Civil Rights Act of 1964
Landmark law banning discrimination based on race, color, religion, sex, or national origin.
Voting Rights Act of 1965
Banned discriminatory voting practices (literacy tests). Authorized federal oversight of elections with histories of discrimination.
March on Washington / 'I Have a Dream' (Aug 1963)

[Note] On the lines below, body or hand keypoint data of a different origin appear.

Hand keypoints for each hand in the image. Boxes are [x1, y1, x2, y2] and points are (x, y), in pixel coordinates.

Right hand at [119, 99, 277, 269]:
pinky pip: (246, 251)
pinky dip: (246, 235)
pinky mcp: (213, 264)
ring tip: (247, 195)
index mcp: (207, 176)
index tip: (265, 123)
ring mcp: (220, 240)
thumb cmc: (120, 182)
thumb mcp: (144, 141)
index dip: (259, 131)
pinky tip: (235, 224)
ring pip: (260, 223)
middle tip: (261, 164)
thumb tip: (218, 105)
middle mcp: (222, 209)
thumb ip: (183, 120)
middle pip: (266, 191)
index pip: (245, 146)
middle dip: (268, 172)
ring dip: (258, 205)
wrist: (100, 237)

~250,000 marchers gathered at the Lincoln Memorial to demand civil rights legislation.
Black Power
A movement advocating for Black self-determination, popularized by Stokely Carmichael in 1966.
Black Panthers
A group founded in Oakland in 1966 that advocated armed self-defense and radical social programs.
Malcolm X
Nation of Islam minister advocating Black nationalism and self-defense, assassinated in 1965.
Watts Riots
Six days of riots in Los Angeles in 1965 after a police beating, resulting in 34 dead and $40 million in damage.
Kerner Commission
A 1968 report stating America was 'moving toward two societies, one black, one white — separate and unequal.'
Warren Court Key Cases
Notable cases include Gideon v. Wainwright (right to counsel) and Miranda v. Arizona (rights of suspects).
Betty Friedan
Author of The Feminine Mystique, which sparked second-wave feminism and co-founded NOW.
The Feminine Mystique
A book published in 1963 that identified suburban women's dissatisfaction as 'the problem that has no name.'
Vietnam War
Conflict involving U.S. military engagement in Vietnam, leading to significant casualties and political turmoil.
Tonkin Gulf Resolution
1964 Congressional resolution authorizing the president to use military force in Vietnam without a formal declaration of war.
Tet Offensive
A massive attack by North Vietnam and Viet Cong in January 1968 that undermined public confidence in the war.
Henry Kissinger
Nixon's NSA and Secretary of State, known for his role in détente and Vietnamization.
Kent State
Site of a 1970 incident where National Guard fired on students protesting the Vietnam War, killing four.
My Lai
A 1968 massacre where U.S. soldiers killed approximately 500 unarmed Vietnamese civilians.
Pentagon Papers
A leaked study in 1971 revealing government deception regarding the Vietnam War.
Paris Accords
A 1973 peace agreement that ended direct U.S. military involvement in Vietnam.
Détente
Nixon and Kissinger's policy aimed at relaxing Cold War tensions through diplomacy and trade.
SALT I
The first U.S.-Soviet agreement limiting nuclear weapons, signed in 1972.
Watergate
A political scandal involving a break-in at the Democratic National Committee headquarters and subsequent cover-up by Nixon.
United States v. Nixon
A Supreme Court case ruling that Nixon must release White House tapes, leading to his resignation.
War Powers Act
A 1973 law requiring the president to notify Congress within 48 hours of military engagement.
Stagflation
An economic condition characterized by high inflation and high unemployment occurring simultaneously.
OPEC Oil Embargo
A 1973 embargo by Arab OPEC nations that quadrupled oil prices and triggered a recession in the U.S.
New Federalism
Nixon's policy of transferring power and resources from the federal government to the states.
Gerald Ford
The only U.S. president to serve without being elected, known for pardoning Nixon.
Jimmy Carter
39th President (1977-1981) known for emphasizing human rights and facing multiple crises.
Camp David Accords
A peace agreement brokered by Carter between Egypt and Israel in 1978.
Iran Hostage Crisis
A crisis from 1979 to 1981 where 52 Americans were held hostage for 444 days.
Afghanistan Invasion
The 1979 Soviet invasion of Afghanistan, leading to U.S. sanctions and support for Afghan resistance.